Stored data:

---*---

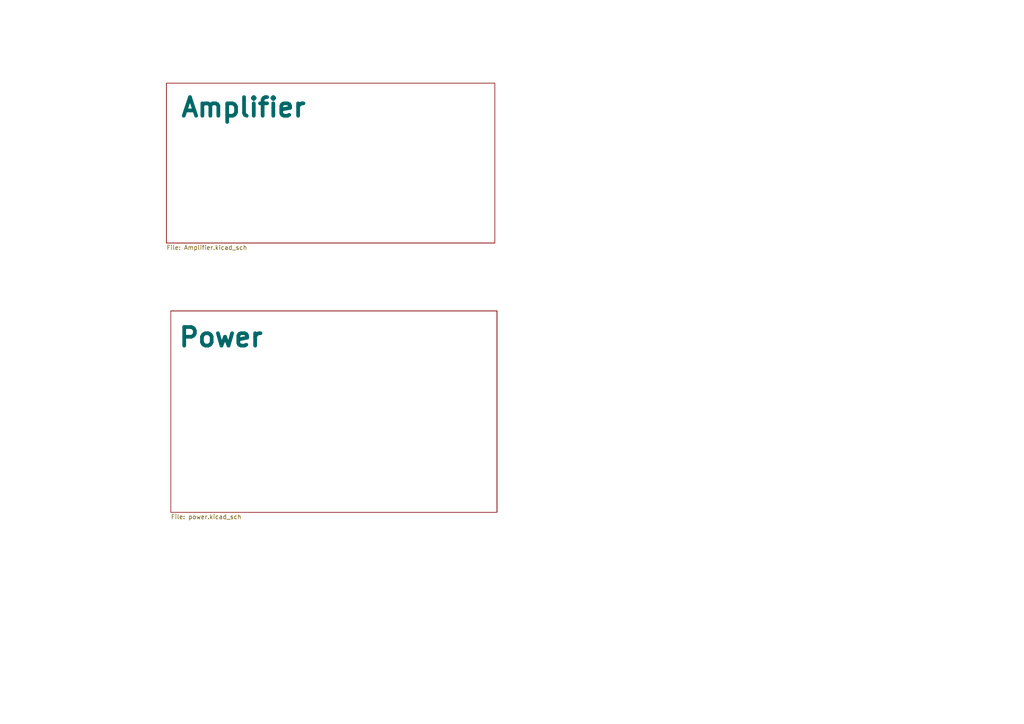
<source format=kicad_sch>
(kicad_sch
	(version 20231120)
	(generator "eeschema")
	(generator_version "8.0")
	(uuid "ca4cfd42-59e1-4265-8267-972d6aaac6ff")
	(paper "A4")
	(lib_symbols)
	(sheet
		(at 48.26 24.13)
		(size 95.25 46.355)
		(stroke
			(width 0.1524)
			(type solid)
		)
		(fill
			(color 0 0 0 0.0000)
		)
		(uuid "4aeb4b63-8869-4af7-96e8-06e4a551ac30")
		(property "Sheetname" "Amplifier"
			(at 52.07 34.29 0)
			(effects
				(font
					(size 5.4 5.4)
					(bold yes)
				)
				(justify left bottom)
			)
		)
		(property "Sheetfile" "Amplifier.kicad_sch"
			(at 48.26 71.0696 0)
			(effects
				(font
					(size 1.27 1.27)
				)
				(justify left top)
			)
		)
		(instances
			(project "DAW-Pro4"
				(path "/ca4cfd42-59e1-4265-8267-972d6aaac6ff"
					(page "2")
				)
			)
		)
	)
	(sheet
		(at 49.53 90.17)
		(size 94.615 58.42)
		(stroke
			(width 0.1524)
			(type solid)
		)
		(fill
			(color 0 0 0 0.0000)
		)
		(uuid "b084b188-d415-40e4-beac-379106b49ebb")
		(property "Sheetname" "Power"
			(at 51.435 100.965 0)
			(effects
				(font
					(size 5.4 5.4)
					(bold yes)
				)
				(justify left bottom)
			)
		)
		(property "Sheetfile" "power.kicad_sch"
			(at 49.53 149.1746 0)
			(effects
				(font
					(size 1.27 1.27)
				)
				(justify left top)
			)
		)
		(instances
			(project "DAW-Pro4"
				(path "/ca4cfd42-59e1-4265-8267-972d6aaac6ff"
					(page "4")
				)
			)
		)
	)
	(sheet_instances
		(path "/"
			(page "1")
		)
	)
)
</source>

---*---

• **Instruction**
In the data above, how many lines contain the word "uuid"? Write the number only.

• **Exercise response**
3